Copy out precisely the line that holds "unsere Website besuchen, erfasst Strat" and all the lines following it in the data, up to and including the last one, and no others.

[[ RECORDED DATA open ]]

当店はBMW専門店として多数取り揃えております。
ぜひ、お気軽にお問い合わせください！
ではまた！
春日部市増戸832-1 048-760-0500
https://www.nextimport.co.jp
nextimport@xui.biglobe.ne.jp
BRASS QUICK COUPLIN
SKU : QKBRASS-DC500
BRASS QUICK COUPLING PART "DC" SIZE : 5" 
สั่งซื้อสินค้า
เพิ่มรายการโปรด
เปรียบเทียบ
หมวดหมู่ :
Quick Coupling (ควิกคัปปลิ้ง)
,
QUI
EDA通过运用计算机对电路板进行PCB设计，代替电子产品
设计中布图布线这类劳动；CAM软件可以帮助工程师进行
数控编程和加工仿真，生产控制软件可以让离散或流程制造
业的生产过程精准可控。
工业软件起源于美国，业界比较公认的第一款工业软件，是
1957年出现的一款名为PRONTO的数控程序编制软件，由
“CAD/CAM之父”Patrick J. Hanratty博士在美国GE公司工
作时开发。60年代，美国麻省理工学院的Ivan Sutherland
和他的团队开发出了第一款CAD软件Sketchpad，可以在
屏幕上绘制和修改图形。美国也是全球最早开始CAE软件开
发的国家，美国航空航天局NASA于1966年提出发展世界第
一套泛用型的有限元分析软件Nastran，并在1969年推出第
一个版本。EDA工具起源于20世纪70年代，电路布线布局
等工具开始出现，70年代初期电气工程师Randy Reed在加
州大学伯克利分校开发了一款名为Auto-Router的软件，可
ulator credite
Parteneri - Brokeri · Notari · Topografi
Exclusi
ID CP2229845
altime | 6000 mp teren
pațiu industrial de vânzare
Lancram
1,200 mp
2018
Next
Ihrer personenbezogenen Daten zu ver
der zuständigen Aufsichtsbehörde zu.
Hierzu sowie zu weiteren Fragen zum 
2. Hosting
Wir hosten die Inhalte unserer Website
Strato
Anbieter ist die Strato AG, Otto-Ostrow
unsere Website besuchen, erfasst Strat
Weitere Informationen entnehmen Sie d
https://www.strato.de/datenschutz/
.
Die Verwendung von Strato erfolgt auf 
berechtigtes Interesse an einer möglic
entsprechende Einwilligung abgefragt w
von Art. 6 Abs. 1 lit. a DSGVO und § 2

[[ RECORDED DATA closed ]]

■ WRITTEN ANSWER:
unsere Website besuchen, erfasst Strat
Weitere Informationen entnehmen Sie d
https://www.strato.de/datenschutz/
.
Die Verwendung von Strato erfolgt auf 
berechtigtes Interesse an einer möglic
entsprechende Einwilligung abgefragt w
von Art. 6 Abs. 1 lit. a DSGVO und § 2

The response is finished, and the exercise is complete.